Rainbow Lunches are a social group, set in churches, inviting people who are experiencing mental illness or loneliness to join them for lunch and a chance to connect with other people in the community.
Larissa Muir, Senior Project Officer NDIS Transition at UnitingCare West, said that Rainbow has quietly evolved over the past 20 years, beginning with a focus on befriending people living with mental illness and now expanding to other areas to include people in all sorts of situations, such as those who are vulnerable to homelessness, those who have exited prison, as well as people that have battled physical illness or are awaiting a transplant.
“It’s always had that focus on supporting individuals with their mental health and to tackle the issues of loneliness, which is so predominant in our community now – loneliness being a risk factor to mental health and other stress factors,” Larissa said.
“It’s evolved to support people that just want to connect with other people,” she said.
Volunteers and guests alike find Rainbow Lunch a welcoming opportunity to connect with the community on a deep level.
“It started off as being that there was nothing indifferent about who walks in the door,” Larissa said. “There’s a group of volunteers that set up the lunch but apart from that, everyone is equal. And that’s been kept constant for the past 20 years.
“That whole notion that we’re here to connect – we’re here to support each other – has stood really strong and I think that’s why it’s been able to last 20 years.
“People walk through the doors and they feel welcome, they don’t feel any judgement. There’s a lot of power in that.”
Recently, UnitingCare West has started gathering responses from guests, asking them why they come. Responses vary, with many appreciating the free lunch and others attributing the program to saving their lives.
At the 20th anniversary celebration, Jodie shared her experience as a friend of Rainbow Lunch. When she first began attending she suffered anxiety and needed a lift to get there.

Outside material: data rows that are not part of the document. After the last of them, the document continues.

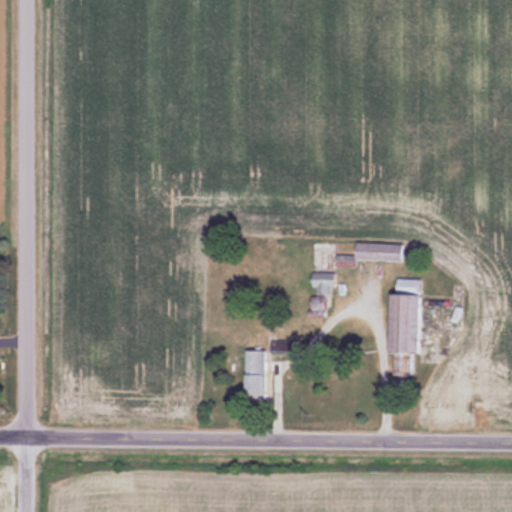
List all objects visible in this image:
building: (383, 252)
road: (25, 256)
building: (325, 282)
road: (342, 308)
building: (411, 322)
building: (259, 373)
road: (255, 435)
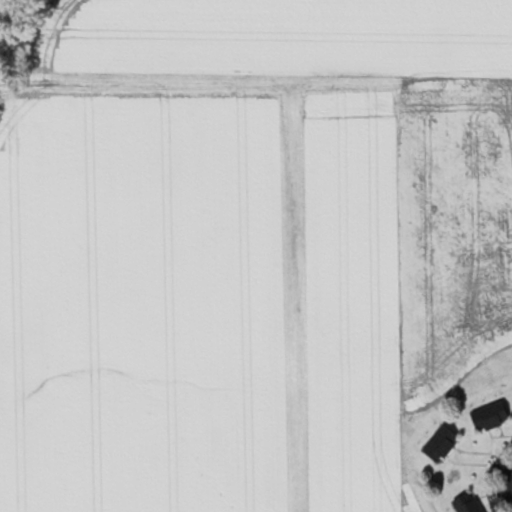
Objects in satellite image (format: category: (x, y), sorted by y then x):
building: (489, 417)
building: (440, 445)
road: (511, 496)
building: (466, 504)
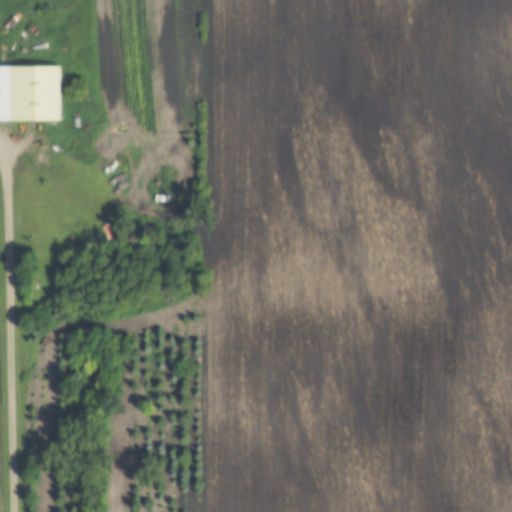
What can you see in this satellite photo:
building: (32, 96)
building: (33, 96)
crop: (358, 257)
road: (7, 331)
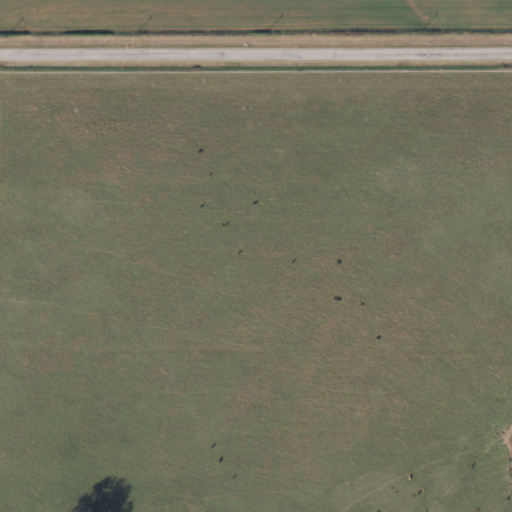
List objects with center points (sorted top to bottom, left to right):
road: (256, 53)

Now, she catches two buses on her own so that she can make it. It’s these steps that can create a huge impact in people’s lives.
Larissa said that the celebration event brought people together in an amazing way. There are even hopes to start an annual event.
“We wanted to celebrate the people that were part of it. For us it was about showcasing the abilities that everybody has within these lunches together,” Larissa said.
“The hall was filled with so much conversation, so much laughter and reminiscing of memories as well which was really lovely.
“Hearing them interact with each other; it gave people that sense of being part of something bigger than just ‘their’ lunch.”
Currently, Rainbow Lunches are operating in Duncraig, Maylands, Wembley Downs, Claremont, Mandurah and Como. St Andrew’s Uniting Church will be opening a new Rainbow in their recently dedicated building in East Perth.
Anyone is welcome to attend.
“At the moment within our communities we’ve got so much change going on, especially with NDIS coming through and people losing funding.
“As a community we have the ability to be able to soften the blow, not just for people who are having to go through the NDIS process, but also for people who are newly struggling with loneliness or isolation. It’s really important to reach out.
“If they feel comfortable, just dive in and do it. You don’t know who you might connect with and what that connection that might lead to. It’s quite an adventure.”